Hash#each takes one parameter: A function which has 2 parameters, key and value.
So if we break it down into parts, this part of your code: h.each, is calling the each function on h. And this part of your code:
do |key, value| # Iterate through the key/value pairs
print "#{value}:#{key}; " # Note variables substituted into string
end # Prints "1:one; 2:two; 3:three;
is the function passed to each as an argument and key, value are arguments passed to this function. It doesn't matter what you name them, first argument expected is key and second argument expected is value.
Lets draw some analogies. Consider a basic function:
def name_of_function(arg1, arg1)
# Do stuff
end
# You'd call it such:
foo.name_of_function bar, baz # bar is becomes as arg1, baz becomes arg2
# As a block:
ooga = lambda { |arg1, arg2|
# Do stuff
}
# Note that this is exactly same as:
ooga = lambda do |arg1, arg2|
# Do stuff
end
# You would call it such:
ooga.call(bar, baz) # bar is becomes as arg1, baz becomes arg2
So your code can also be written as:
print_key_value = lambda{|arg1, arg2| print "#{arg1}:#{arg2}"}
h = {
:one => 1,
:two => 2
}
h.each &print_key_value
There are multiple ways in which the code inside a block can be executed:
yield
yield key, value # This is one possible way in which Hash#each can use a block
yield item
block.call
block.call(key, value) # This is another way in which Hash#each can use a block
block.call(item)
The hash (h) is associated with the loop due to you calling h.each rather than calling each on something else. It's effectively saying, "For each key/value pair in h, let the key iteration variable be the key, let the value iteration variable be the value, then execute the body of the loop."
If that doesn't help, have a look at this page on each... and if you can explain more about which bit you're finding tricky, we may be able to help more. (Well, others may be able to. I don't really know Ruby.)

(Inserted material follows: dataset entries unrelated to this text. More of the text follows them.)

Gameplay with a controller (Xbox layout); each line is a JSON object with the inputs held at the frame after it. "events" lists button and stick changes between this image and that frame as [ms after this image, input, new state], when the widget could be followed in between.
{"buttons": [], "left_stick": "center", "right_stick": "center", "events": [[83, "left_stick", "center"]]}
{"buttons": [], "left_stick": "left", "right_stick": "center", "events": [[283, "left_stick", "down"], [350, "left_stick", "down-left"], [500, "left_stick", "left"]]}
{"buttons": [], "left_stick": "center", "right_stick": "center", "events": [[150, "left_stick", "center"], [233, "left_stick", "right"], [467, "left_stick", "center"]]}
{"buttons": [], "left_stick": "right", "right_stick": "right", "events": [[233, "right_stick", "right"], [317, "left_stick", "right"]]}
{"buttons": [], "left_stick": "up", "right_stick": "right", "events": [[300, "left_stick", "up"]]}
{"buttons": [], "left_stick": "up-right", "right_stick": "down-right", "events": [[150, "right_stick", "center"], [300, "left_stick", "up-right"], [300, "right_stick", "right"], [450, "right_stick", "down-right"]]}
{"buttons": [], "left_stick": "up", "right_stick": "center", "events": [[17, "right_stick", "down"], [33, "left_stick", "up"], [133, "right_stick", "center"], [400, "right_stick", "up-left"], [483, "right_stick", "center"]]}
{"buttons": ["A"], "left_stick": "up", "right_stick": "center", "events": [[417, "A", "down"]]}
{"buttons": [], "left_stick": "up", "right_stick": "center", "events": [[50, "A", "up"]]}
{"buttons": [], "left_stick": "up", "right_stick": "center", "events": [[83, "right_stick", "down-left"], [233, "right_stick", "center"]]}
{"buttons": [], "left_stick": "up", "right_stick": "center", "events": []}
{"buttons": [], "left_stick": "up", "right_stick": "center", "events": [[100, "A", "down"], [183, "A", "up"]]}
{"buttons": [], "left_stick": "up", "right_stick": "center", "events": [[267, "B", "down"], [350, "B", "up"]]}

The hash is indeed associated with these parameters because you call h.each to iterate over the hash:
h.each <- here's the link you are missing
Perhaps it's easier for you if you start with an array instead:
a = [1,2,3]
a.each do |v|
puts v
end
and play around with this first (each, each_with_index, ...)
when you call h.each, that's when you say that this is this specific h hash that you want to use for this each iteration.
Hence when you do that the value and key variables are assigned to the values in your hash, one by one.
I think the question is about the variable names. The names have no significance. Only the order matters. Within |...| inside each {...}, the key and the value are given in that order. Since its natural to assign the variable name key to key and value to value, you often find it done like that. In fact, it can be anything else.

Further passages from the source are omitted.